[BEGIN Exercise materials]
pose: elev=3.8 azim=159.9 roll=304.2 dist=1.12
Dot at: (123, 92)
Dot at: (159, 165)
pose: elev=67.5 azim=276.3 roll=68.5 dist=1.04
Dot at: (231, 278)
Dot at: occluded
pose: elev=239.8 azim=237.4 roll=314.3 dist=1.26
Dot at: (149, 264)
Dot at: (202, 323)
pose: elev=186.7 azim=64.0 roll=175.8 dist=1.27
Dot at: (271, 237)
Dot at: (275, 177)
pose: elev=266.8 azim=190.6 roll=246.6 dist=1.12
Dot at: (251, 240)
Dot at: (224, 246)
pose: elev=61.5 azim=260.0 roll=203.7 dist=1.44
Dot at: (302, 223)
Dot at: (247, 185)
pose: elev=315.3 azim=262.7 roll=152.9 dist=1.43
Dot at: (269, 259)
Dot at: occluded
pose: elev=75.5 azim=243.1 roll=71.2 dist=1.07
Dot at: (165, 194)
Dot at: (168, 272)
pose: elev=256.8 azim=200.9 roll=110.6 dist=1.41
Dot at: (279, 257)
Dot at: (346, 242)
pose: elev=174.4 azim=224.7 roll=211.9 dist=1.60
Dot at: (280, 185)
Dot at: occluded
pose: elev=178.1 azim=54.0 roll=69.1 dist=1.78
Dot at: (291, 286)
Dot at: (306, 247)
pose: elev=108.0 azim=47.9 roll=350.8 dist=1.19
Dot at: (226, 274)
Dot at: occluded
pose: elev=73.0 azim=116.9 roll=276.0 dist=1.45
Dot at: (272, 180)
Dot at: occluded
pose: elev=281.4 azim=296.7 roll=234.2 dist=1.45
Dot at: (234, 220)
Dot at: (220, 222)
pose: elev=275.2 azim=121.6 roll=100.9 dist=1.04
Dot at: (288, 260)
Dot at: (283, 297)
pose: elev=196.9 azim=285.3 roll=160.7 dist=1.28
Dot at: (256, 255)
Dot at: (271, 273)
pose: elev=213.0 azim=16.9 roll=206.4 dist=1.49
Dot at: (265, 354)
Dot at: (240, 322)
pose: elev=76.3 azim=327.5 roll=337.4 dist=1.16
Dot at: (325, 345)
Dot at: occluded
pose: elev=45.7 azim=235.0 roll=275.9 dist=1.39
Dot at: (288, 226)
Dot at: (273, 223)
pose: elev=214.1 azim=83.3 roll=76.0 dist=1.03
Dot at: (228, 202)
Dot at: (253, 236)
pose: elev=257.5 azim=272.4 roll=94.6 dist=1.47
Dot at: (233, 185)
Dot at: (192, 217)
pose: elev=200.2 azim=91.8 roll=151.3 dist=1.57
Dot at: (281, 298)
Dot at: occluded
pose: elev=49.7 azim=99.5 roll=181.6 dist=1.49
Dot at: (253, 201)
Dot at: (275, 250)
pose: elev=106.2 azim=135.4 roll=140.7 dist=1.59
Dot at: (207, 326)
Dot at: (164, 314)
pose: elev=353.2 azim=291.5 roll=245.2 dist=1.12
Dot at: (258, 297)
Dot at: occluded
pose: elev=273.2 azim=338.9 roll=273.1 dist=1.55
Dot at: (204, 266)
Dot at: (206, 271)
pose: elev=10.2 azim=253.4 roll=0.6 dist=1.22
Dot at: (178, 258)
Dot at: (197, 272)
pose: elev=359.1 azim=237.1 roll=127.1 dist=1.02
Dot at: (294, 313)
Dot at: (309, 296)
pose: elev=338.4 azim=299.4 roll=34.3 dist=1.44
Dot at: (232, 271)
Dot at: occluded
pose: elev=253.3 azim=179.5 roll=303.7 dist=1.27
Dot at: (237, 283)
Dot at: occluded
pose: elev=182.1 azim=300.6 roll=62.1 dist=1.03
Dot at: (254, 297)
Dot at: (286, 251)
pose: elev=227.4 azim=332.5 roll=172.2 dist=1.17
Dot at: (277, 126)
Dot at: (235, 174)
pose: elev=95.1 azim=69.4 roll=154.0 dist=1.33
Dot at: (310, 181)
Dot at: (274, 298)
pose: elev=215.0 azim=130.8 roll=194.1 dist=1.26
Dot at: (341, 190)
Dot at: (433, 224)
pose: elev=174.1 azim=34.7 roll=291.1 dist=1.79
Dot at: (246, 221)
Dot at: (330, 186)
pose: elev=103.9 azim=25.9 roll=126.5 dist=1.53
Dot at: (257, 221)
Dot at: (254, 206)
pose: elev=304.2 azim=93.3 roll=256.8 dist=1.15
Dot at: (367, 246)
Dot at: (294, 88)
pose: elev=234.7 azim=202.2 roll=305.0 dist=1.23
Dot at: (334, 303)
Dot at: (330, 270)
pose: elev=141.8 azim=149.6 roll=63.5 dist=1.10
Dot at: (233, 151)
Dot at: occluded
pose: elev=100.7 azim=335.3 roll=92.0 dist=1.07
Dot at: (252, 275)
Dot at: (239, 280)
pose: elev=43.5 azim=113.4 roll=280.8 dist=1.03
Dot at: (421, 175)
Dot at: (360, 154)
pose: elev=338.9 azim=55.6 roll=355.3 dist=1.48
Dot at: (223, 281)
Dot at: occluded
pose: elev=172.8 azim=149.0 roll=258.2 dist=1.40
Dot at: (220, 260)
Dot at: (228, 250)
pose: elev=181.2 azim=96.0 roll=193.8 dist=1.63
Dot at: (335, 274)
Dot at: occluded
[END Exercise materials]
§ Exercise: Print the lines of all the entries above again, word for word and in the same order.

§ Reply:
pose: elev=3.8 azim=159.9 roll=304.2 dist=1.12
Dot at: (123, 92)
Dot at: (159, 165)
pose: elev=67.5 azim=276.3 roll=68.5 dist=1.04
Dot at: (231, 278)
Dot at: occluded
pose: elev=239.8 azim=237.4 roll=314.3 dist=1.26
Dot at: (149, 264)
Dot at: (202, 323)
pose: elev=186.7 azim=64.0 roll=175.8 dist=1.27
Dot at: (271, 237)
Dot at: (275, 177)
pose: elev=266.8 azim=190.6 roll=246.6 dist=1.12
Dot at: (251, 240)
Dot at: (224, 246)
pose: elev=61.5 azim=260.0 roll=203.7 dist=1.44
Dot at: (302, 223)
Dot at: (247, 185)
pose: elev=315.3 azim=262.7 roll=152.9 dist=1.43
Dot at: (269, 259)
Dot at: occluded
pose: elev=75.5 azim=243.1 roll=71.2 dist=1.07
Dot at: (165, 194)
Dot at: (168, 272)
pose: elev=256.8 azim=200.9 roll=110.6 dist=1.41
Dot at: (279, 257)
Dot at: (346, 242)
pose: elev=174.4 azim=224.7 roll=211.9 dist=1.60
Dot at: (280, 185)
Dot at: occluded
pose: elev=178.1 azim=54.0 roll=69.1 dist=1.78
Dot at: (291, 286)
Dot at: (306, 247)
pose: elev=108.0 azim=47.9 roll=350.8 dist=1.19
Dot at: (226, 274)
Dot at: occluded
pose: elev=73.0 azim=116.9 roll=276.0 dist=1.45
Dot at: (272, 180)
Dot at: occluded
pose: elev=281.4 azim=296.7 roll=234.2 dist=1.45
Dot at: (234, 220)
Dot at: (220, 222)
pose: elev=275.2 azim=121.6 roll=100.9 dist=1.04
Dot at: (288, 260)
Dot at: (283, 297)
pose: elev=196.9 azim=285.3 roll=160.7 dist=1.28
Dot at: (256, 255)
Dot at: (271, 273)
pose: elev=213.0 azim=16.9 roll=206.4 dist=1.49
Dot at: (265, 354)
Dot at: (240, 322)
pose: elev=76.3 azim=327.5 roll=337.4 dist=1.16
Dot at: (325, 345)
Dot at: occluded
pose: elev=45.7 azim=235.0 roll=275.9 dist=1.39
Dot at: (288, 226)
Dot at: (273, 223)
pose: elev=214.1 azim=83.3 roll=76.0 dist=1.03
Dot at: (228, 202)
Dot at: (253, 236)
pose: elev=257.5 azim=272.4 roll=94.6 dist=1.47
Dot at: (233, 185)
Dot at: (192, 217)
pose: elev=200.2 azim=91.8 roll=151.3 dist=1.57
Dot at: (281, 298)
Dot at: occluded
pose: elev=49.7 azim=99.5 roll=181.6 dist=1.49
Dot at: (253, 201)
Dot at: (275, 250)
pose: elev=106.2 azim=135.4 roll=140.7 dist=1.59
Dot at: (207, 326)
Dot at: (164, 314)
pose: elev=353.2 azim=291.5 roll=245.2 dist=1.12
Dot at: (258, 297)
Dot at: occluded
pose: elev=273.2 azim=338.9 roll=273.1 dist=1.55
Dot at: (204, 266)
Dot at: (206, 271)
pose: elev=10.2 azim=253.4 roll=0.6 dist=1.22
Dot at: (178, 258)
Dot at: (197, 272)
pose: elev=359.1 azim=237.1 roll=127.1 dist=1.02
Dot at: (294, 313)
Dot at: (309, 296)
pose: elev=338.4 azim=299.4 roll=34.3 dist=1.44
Dot at: (232, 271)
Dot at: occluded
pose: elev=253.3 azim=179.5 roll=303.7 dist=1.27
Dot at: (237, 283)
Dot at: occluded
pose: elev=182.1 azim=300.6 roll=62.1 dist=1.03
Dot at: (254, 297)
Dot at: (286, 251)
pose: elev=227.4 azim=332.5 roll=172.2 dist=1.17
Dot at: (277, 126)
Dot at: (235, 174)
pose: elev=95.1 azim=69.4 roll=154.0 dist=1.33
Dot at: (310, 181)
Dot at: (274, 298)
pose: elev=215.0 azim=130.8 roll=194.1 dist=1.26
Dot at: (341, 190)
Dot at: (433, 224)
pose: elev=174.1 azim=34.7 roll=291.1 dist=1.79
Dot at: (246, 221)
Dot at: (330, 186)
pose: elev=103.9 azim=25.9 roll=126.5 dist=1.53
Dot at: (257, 221)
Dot at: (254, 206)
pose: elev=304.2 azim=93.3 roll=256.8 dist=1.15
Dot at: (367, 246)
Dot at: (294, 88)
pose: elev=234.7 azim=202.2 roll=305.0 dist=1.23
Dot at: (334, 303)
Dot at: (330, 270)
pose: elev=141.8 azim=149.6 roll=63.5 dist=1.10
Dot at: (233, 151)
Dot at: occluded
pose: elev=100.7 azim=335.3 roll=92.0 dist=1.07
Dot at: (252, 275)
Dot at: (239, 280)
pose: elev=43.5 azim=113.4 roll=280.8 dist=1.03
Dot at: (421, 175)
Dot at: (360, 154)
pose: elev=338.9 azim=55.6 roll=355.3 dist=1.48
Dot at: (223, 281)
Dot at: occluded
pose: elev=172.8 azim=149.0 roll=258.2 dist=1.40
Dot at: (220, 260)
Dot at: (228, 250)
pose: elev=181.2 azim=96.0 roll=193.8 dist=1.63
Dot at: (335, 274)
Dot at: occluded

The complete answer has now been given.